ABOUT THIS TASK
From the line containing "el uruguayo en" to the last line of the data, both included, transcribe each line exactly, leaving out pictures and adding nothing.

MATERIAL PROVIDED
********

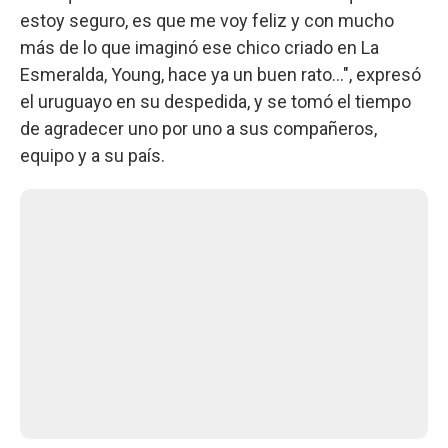
estoy seguro, es que me voy feliz y con mucho
más de lo que imaginó ese chico criado en La
Esmeralda, Young, hace ya un buen rato…", expresó
el uruguayo en su despedida, y se tomó el tiempo
de agradecer uno por uno a sus compañeros,
equipo y a su país.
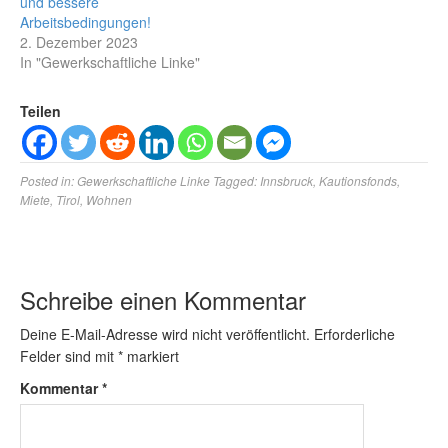
und bessere
Arbeitsbedingungen!
2. Dezember 2023
In "Gewerkschaftliche Linke"
Teilen
Posted in:
Gewerkschaftliche Linke
Tagged:
Innsbruck
,
Kautionsfonds
,
Miete
,
Tirol
,
Wohnen
Schreibe einen Kommentar
Deine E-Mail-Adresse wird nicht veröffentlicht.
Erforderliche
Felder sind mit
*
markiert
Kommentar
*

********

EXPECTED ANSWER
el uruguayo en su despedida, y se tomó el tiempo
de agradecer uno por uno a sus compañeros,
equipo y a su país.
und bessere
Arbeitsbedingungen!
2. Dezember 2023
In "Gewerkschaftliche Linke"
Teilen
Posted in:
Gewerkschaftliche Linke
Tagged:
Innsbruck
,
Kautionsfonds
,
Miete
,
Tirol
,
Wohnen
Schreibe einen Kommentar
Deine E-Mail-Adresse wird nicht veröffentlicht.
Erforderliche
Felder sind mit
*
markiert
Kommentar
*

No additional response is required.